> Work order: Which lines of the records contain the word "example"? Select each of those lines and copy it out.

[Collected data]
=-=-=-=-=

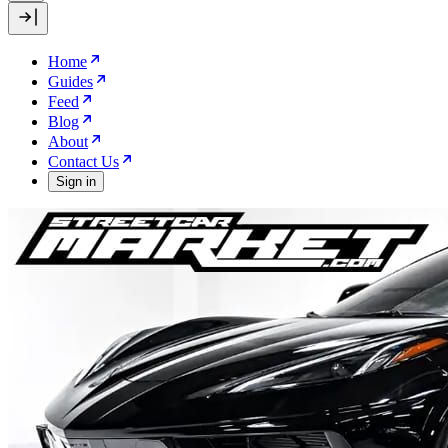
Home
Guides
Feed
Blog
About
Contact Us
Sign in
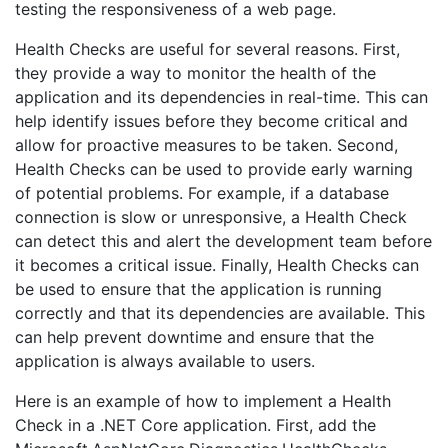
testing the responsiveness of a web page.
Health Checks are useful for several reasons. First,
they provide a way to monitor the health of the
application and its dependencies in real-time. This can
help identify issues before they become critical and
allow for proactive measures to be taken. Second,
Health Checks can be used to provide early warning
of potential problems. For example, if a database
connection is slow or unresponsive, a Health Check
can detect this and alert the development team before
it becomes a critical issue. Finally, Health Checks can
be used to ensure that the application is running
correctly and that its dependencies are available. This
can help prevent downtime and ensure that the
application is always available to users.
Here is an example of how to implement a Health
Check in a .NET Core application. First, add the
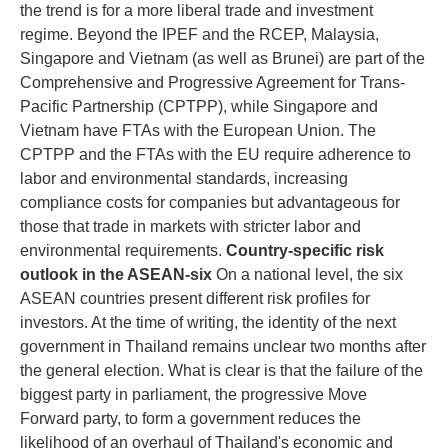
the trend is for a more liberal trade and investment
regime. Beyond the IPEF and the RCEP, Malaysia,
Singapore and Vietnam (as well as Brunei) are part of the
Comprehensive and Progressive Agreement for Trans-
Pacific Partnership (CPTPP), while Singapore and
Vietnam have FTAs with the European Union. The
CPTPP and the FTAs with the EU require adherence to
labor and environmental standards, increasing
compliance costs for companies but advantageous for
those that trade in markets with stricter labor and
environmental requirements.
Country-specific risk
outlook in the ASEAN-six
On a national level, the six
ASEAN countries present different risk profiles for
investors. At the time of writing, the identity of the next
government in Thailand remains unclear two months after
the general election. What is clear is that the failure of the
biggest party in parliament, the progressive Move
Forward party, to form a government reduces the
likelihood of an overhaul of Thailand's economic and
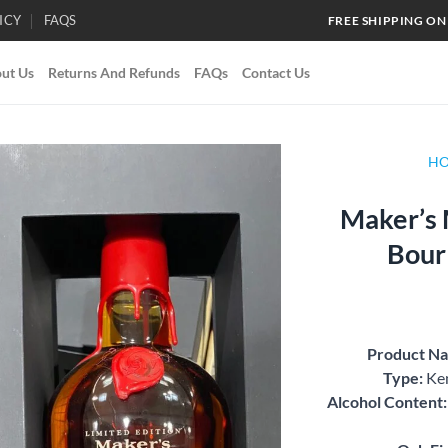
ICY
FAQS
FREE SHIPPING ON
ut Us
Returns And Refunds
FAQs
Contact Us
H
Maker’s 
Add to
Bour
wishlist
Product N
Type:
Ken
Alcohol Content:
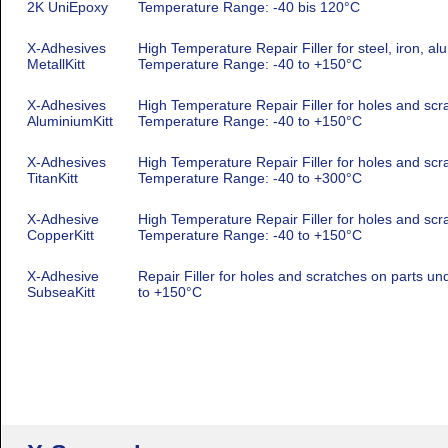
2K UniEpoxy
Temperature Range: -40 bis 120°C
X-Adhesives
High Temperature Repair Filler for steel, iron, al
MetallKitt
Temperature Range: -40 to +150°C
X-Adhesives
High Temperature Repair Filler for holes and scr
AluminiumKitt
Temperature Range: -40 to +150°C
X-Adhesives
High Temperature Repair Filler for holes and scra
TitanKitt
Temperature Range: -40 to +300°C
X-Adhesive
High Temperature Repair Filler for holes and scra
CopperKitt
Temperature Range: -40 to +150°C
X-Adhesive
Repair Filler for holes and scratches on parts u
SubseaKitt
to +150°C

=-=-=-=-=

> Solution to this problem:
of potential problems. For example, if a database
Here is an example of how to implement a Health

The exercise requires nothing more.